_TÂCHES ET EXERCICES_.
a - Recopiez le passage du texte sur le cacao qui va de « Les quatre plus » jusqu'à « cette filière stratégique. » inclus.
b - Traduisez en anglais, s'il vous plaît, cette phrase du texte sur le cacao : « À eux seuls, ces quatre pays représentent près des deux tiers de la production mondiale de cacao. »

_EXTRAIT DU TEXTE_.
■ ■ ■ ■
Cacao : la Côte d’Ivoire, le Ghana, le Nigeria et le Cameroun s’allient pour transformer davantage leur production en Afrique

Les quatre plus grands producteurs africains de cacao franchissent une étape historique. Réunis ce mardi à Abuja, au Nigeria, la Côte d’Ivoire, le Ghana, le Nigeria et le Cameroun ont signé la Déclaration d’Abuja, donnant naissance à la Cocoa Value Addition Alliance (CVAA), une alliance destinée à renforcer la transformation locale du cacao et à accroître la valeur ajoutée de cette filière stratégique.

À eux seuls, ces quatre pays représentent près des deux tiers de la production mondiale de cacao. Leur ambition est de réduire progressivement leur dépendance aux exportations de fèves brutes, afin de développer des industries locales de transformation, créer davantage d’emplois et capter une part plus importante des revenus générés par le marché mondial du chocolat.

Cette nouvelle alliance s’inscrit dans la continuité de la coopération engagée entre la Côte d’Ivoire et le Ghana, deux leaders mondiaux du cacao, qui avaient renouvelé leur partenariat en juin dernier à Abidjan. En élargissant cette coopération au Nigeria et au Cameroun, les quatre États espèrent également renforcer leur pouvoir de négociation face aux industriels et aux grands acheteurs internationaux.
■ ■ ■ ■
_DONNÉES FOURNIES_.
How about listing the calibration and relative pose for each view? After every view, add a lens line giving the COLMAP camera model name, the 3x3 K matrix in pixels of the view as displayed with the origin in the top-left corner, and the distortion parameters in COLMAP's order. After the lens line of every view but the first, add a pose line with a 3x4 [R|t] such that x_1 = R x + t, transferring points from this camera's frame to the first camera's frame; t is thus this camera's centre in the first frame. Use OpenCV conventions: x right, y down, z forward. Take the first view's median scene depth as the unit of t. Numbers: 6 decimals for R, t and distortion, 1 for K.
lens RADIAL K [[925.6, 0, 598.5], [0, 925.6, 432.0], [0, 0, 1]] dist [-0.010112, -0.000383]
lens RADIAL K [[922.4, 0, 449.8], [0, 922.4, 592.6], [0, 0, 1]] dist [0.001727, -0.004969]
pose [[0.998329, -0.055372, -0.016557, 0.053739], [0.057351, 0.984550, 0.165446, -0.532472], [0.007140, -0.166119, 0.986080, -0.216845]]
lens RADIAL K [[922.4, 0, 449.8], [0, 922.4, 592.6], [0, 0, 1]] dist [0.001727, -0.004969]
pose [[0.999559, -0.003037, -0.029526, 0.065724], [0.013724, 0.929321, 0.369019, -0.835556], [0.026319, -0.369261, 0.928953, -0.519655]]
■ ■ ■ ■
_RÉPONSES_.
a -
Les quatre plus grands producteurs africains de cacao franchissent une étape historique. Réunis ce mardi à Abuja, au Nigeria, la Côte d’Ivoire, le Ghana, le Nigeria et le Cameroun ont signé la Déclaration d’Abuja, donnant naissance à la Cocoa Value Addition Alliance (CVAA), une alliance destinée à renforcer la transformation locale du cacao et à accroître la valeur ajoutée de cette filière stratégique.

b - On their own, these four countries account for nearly two-thirds of global cocoa production.